Wednesday, September 8, 2010

From Genesis to Miles Davis

In our little two bedroom apartment just north of Greenlake, my wife and I have this room that models a creative playground of sorts. This is what I mean… The space is no bigger than 15 square feet, yet it stretches as wide as we let our imagination reach and as steep as our dreams will go. It’s a room without limitations… no right or wrongs, no fears, no judgments, and certainly no rules. In fact, the slogan of the room is written on a white board in bright pink fluorescent ink: a Miles Davis quote that reads, “Do not fear mistakes… there are none.”

His words can feel wrong in so many ways. Do not fear mistakes, there are none? NONE?! That logic doesn’t even qualify as reason. Of course there are mistakes. Three years ago I was making a left hand turn onto Mercer Street in downtown Seattle when out of nowhere I clipped a man with my side view mirror who was kindly passing in front of me. I’d love to tell you that it took place in a hail storm with limited visibility but the fact of the matter is that I was paying no attention to where I was going. That is called a mistake (and luckily the police officer believed it was, as well). Then there was the time I was driving in a convertible with the top down to pick up my prom date and out of nowhere a gust of wind picked up my date’s corsage off of the seat next to me and flung it into oncoming traffic, only to be crushed under the tires of a passing truck. Again, a mistake indeed. Well, actually, that was just my own stupidity but you get the point. Mistakes happen.
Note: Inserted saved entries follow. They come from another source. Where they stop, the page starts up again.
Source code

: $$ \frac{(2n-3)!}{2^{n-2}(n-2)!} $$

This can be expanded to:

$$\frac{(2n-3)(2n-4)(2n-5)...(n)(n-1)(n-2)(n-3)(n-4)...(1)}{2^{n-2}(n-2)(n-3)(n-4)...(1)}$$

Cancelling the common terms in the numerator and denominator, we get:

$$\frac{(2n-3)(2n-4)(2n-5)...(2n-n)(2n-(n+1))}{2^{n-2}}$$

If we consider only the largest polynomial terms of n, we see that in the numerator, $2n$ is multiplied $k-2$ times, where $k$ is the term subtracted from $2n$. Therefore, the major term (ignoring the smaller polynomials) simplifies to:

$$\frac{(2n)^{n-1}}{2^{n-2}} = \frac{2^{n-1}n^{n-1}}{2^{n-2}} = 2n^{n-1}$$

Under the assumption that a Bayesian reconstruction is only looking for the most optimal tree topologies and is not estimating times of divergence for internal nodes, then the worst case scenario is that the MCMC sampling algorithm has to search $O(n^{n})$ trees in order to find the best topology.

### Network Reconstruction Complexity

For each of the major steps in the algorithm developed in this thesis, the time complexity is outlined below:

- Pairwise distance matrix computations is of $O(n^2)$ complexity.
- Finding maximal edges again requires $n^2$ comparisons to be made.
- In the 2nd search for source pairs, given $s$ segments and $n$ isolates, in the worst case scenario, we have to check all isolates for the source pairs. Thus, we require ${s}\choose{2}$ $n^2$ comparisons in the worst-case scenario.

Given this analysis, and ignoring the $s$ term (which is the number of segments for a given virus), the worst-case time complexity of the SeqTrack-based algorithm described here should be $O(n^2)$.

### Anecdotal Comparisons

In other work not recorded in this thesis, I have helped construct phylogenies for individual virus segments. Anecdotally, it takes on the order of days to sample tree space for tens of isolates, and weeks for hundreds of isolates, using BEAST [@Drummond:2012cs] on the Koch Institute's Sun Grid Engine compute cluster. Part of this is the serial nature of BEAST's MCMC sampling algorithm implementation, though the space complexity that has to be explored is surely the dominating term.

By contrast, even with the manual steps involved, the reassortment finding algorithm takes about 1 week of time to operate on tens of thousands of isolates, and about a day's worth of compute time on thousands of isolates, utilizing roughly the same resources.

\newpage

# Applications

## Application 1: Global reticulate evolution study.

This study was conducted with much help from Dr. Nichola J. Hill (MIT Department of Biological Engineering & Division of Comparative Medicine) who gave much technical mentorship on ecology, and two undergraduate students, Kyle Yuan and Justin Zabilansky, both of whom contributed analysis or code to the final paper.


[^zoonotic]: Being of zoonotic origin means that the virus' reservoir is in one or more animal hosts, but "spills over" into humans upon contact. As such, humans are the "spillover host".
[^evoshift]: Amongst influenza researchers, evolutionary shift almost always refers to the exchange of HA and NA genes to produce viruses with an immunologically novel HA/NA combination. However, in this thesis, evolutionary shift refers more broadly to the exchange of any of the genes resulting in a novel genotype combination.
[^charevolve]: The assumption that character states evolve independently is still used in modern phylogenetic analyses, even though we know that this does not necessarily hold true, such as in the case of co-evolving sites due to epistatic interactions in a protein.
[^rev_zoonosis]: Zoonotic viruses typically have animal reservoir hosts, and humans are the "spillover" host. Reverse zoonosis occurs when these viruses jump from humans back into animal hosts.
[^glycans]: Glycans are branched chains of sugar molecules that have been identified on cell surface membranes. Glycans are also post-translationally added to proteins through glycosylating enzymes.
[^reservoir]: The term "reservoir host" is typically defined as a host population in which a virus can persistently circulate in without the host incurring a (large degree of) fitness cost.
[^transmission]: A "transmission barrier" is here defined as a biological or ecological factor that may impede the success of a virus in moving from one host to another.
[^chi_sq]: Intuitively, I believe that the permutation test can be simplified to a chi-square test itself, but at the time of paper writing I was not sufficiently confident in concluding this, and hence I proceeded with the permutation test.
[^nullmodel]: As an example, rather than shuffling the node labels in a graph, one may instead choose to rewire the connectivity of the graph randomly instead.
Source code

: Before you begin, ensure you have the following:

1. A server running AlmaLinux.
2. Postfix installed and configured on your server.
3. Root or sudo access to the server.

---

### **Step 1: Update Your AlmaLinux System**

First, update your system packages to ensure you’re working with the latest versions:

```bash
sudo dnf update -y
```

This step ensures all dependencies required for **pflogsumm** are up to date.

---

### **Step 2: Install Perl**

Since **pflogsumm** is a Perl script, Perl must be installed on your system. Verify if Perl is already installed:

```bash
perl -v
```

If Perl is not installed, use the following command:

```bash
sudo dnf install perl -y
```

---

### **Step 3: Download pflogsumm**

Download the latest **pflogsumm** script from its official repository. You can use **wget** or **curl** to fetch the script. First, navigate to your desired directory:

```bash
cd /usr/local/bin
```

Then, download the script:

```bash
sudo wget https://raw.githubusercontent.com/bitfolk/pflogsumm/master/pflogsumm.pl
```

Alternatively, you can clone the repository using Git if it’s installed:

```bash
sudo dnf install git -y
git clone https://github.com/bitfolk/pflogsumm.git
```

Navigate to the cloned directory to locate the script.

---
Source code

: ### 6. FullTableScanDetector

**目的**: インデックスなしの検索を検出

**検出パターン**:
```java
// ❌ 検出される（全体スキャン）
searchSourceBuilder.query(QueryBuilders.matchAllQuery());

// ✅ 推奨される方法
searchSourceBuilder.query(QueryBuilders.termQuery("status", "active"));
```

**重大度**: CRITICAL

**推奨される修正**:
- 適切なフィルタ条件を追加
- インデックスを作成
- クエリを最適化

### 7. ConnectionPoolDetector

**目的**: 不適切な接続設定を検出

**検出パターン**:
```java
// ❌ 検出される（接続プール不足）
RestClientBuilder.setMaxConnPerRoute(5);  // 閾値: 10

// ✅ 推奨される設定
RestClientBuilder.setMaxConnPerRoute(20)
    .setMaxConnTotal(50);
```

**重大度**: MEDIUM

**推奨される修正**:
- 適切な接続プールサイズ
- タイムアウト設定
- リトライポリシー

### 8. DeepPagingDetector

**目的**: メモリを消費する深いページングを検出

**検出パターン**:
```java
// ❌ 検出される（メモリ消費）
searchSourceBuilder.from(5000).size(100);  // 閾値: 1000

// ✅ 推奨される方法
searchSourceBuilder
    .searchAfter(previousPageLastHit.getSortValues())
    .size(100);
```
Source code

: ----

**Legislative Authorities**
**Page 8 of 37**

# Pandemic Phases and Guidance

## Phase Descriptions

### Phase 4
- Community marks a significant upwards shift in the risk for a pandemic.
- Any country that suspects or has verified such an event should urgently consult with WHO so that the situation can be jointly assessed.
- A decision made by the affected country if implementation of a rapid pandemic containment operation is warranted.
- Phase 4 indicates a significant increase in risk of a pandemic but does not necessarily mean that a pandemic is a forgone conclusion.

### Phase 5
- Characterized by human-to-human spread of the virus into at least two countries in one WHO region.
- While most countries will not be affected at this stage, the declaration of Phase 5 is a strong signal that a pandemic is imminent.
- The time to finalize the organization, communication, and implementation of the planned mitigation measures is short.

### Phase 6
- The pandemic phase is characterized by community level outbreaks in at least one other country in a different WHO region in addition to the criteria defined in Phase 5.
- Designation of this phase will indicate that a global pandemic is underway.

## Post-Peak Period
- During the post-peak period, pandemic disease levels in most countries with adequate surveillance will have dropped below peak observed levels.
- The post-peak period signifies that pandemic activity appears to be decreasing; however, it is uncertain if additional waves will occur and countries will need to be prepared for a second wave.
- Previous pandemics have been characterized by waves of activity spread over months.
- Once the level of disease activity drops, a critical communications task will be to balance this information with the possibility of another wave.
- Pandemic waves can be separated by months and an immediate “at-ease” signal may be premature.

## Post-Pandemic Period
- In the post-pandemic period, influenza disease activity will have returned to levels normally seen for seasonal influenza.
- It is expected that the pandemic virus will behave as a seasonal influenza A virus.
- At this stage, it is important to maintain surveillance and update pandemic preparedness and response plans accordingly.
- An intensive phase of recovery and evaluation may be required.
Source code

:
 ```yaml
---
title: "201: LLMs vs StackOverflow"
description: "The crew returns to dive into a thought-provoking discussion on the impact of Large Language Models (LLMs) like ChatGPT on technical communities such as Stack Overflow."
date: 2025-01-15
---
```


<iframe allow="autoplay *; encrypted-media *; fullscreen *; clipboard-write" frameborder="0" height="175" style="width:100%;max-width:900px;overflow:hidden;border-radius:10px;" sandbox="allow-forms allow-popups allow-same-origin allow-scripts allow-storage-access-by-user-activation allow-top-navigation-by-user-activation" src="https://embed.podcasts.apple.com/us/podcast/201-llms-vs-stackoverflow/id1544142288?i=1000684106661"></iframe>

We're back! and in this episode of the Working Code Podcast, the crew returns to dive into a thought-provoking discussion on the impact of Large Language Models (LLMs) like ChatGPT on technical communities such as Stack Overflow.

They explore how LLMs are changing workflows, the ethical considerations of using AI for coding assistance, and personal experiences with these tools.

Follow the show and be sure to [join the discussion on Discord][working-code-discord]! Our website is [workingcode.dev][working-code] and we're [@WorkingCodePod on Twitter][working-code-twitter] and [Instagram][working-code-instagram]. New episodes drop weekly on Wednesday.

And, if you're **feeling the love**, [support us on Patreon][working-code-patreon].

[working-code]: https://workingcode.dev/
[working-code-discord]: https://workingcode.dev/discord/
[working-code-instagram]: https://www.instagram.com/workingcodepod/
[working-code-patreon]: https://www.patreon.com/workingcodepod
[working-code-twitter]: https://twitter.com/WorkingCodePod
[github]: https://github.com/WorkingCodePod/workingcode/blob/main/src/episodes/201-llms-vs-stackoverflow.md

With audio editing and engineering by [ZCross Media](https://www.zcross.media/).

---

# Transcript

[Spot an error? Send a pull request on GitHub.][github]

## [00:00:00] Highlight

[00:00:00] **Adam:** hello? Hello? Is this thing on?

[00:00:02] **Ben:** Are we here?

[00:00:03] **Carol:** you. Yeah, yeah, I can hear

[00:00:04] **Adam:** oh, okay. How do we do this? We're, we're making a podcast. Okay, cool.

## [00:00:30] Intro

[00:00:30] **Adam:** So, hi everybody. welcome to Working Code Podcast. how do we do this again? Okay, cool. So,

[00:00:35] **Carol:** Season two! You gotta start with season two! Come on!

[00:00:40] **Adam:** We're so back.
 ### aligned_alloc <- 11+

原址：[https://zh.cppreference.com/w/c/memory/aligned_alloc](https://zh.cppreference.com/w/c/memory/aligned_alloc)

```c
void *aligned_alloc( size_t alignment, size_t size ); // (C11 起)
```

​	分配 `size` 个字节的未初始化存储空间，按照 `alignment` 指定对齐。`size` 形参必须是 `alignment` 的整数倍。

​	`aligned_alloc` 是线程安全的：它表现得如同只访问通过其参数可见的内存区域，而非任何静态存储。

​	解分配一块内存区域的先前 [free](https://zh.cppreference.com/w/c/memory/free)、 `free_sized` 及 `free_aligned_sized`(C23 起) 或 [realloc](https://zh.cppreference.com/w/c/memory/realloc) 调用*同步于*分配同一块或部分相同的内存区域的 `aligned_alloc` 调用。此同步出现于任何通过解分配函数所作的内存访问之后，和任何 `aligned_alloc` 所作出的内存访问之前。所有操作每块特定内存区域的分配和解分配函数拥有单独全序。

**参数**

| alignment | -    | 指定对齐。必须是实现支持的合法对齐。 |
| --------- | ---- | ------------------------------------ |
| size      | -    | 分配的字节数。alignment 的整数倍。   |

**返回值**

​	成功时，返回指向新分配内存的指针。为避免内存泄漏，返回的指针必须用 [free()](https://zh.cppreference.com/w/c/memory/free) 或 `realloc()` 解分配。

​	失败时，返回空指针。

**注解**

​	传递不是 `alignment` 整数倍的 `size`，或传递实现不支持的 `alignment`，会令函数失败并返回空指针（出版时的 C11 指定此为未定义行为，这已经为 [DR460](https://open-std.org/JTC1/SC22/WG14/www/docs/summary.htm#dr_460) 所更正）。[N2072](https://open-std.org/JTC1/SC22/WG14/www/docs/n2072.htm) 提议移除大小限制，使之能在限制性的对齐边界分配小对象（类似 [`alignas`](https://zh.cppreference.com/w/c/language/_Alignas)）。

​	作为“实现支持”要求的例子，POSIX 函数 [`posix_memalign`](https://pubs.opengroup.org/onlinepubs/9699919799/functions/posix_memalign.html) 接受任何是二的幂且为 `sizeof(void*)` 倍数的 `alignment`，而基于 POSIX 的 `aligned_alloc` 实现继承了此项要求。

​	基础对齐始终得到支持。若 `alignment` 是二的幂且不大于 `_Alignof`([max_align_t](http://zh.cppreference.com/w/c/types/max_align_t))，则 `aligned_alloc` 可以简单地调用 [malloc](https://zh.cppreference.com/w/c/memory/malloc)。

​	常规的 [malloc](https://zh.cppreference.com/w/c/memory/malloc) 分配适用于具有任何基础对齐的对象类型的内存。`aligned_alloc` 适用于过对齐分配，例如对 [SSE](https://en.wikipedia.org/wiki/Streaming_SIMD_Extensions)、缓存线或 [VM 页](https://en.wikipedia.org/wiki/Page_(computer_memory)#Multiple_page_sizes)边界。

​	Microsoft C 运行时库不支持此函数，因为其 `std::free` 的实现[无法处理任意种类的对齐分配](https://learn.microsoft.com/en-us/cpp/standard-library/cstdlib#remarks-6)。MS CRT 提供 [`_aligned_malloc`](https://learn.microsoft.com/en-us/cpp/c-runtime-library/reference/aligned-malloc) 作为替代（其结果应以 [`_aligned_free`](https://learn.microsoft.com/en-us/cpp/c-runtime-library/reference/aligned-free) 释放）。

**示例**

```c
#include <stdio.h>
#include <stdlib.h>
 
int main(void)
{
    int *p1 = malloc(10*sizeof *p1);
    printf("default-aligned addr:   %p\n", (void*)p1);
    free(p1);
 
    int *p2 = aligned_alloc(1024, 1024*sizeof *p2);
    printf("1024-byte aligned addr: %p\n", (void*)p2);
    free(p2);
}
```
Whether intentional or not, I think what Miles was referring to was more about the imagination of God the Creator than the limitlessness of the human condition. Perhaps the greatest jazz musician of all time was talking about the miracle of creating the way God did at the beginning of time… creating something undeniable out of nothing. I can only imagine that God was not editing himself much as he made the heavens and the earth, the fishes in the seas, and the birds in the air. I don’t think He had some holy eraser, wiping out anything that didn’t resemble a Thomas Kincade painting. In fact, God looked at what he created and called it good… including man and woman.

I wonder how our lives and our communities would change if we looked at the things we know as mistakes and instead, believe that they are good. And not good by comparing ourselves with others, but good because we have this supernatural ability to channel the acoustics of heaven through our every being. What if we cherished the fact that we come in all different shapes and sizes, big and small and by all means, call it good? And what if we lived every day believing that life is a big blank canvas desperate in need for the ink of our souls? Would you dare risk the predictability of your life for the knowledge that you are not a mistake?

Whether in the mind or in a house, we all need that 15 square foot space to allow our wild imaginations to become significant realities. We need to risk losing the fabrication of our adulthood and learn to play in the sandbox like children again. We need to let the lion out of her rusty cage so she can explore the forest once more. And by all means, we need to listen to Miles Davis’ famous recording Kind of Blue and find out just what it means to be of no mistakes.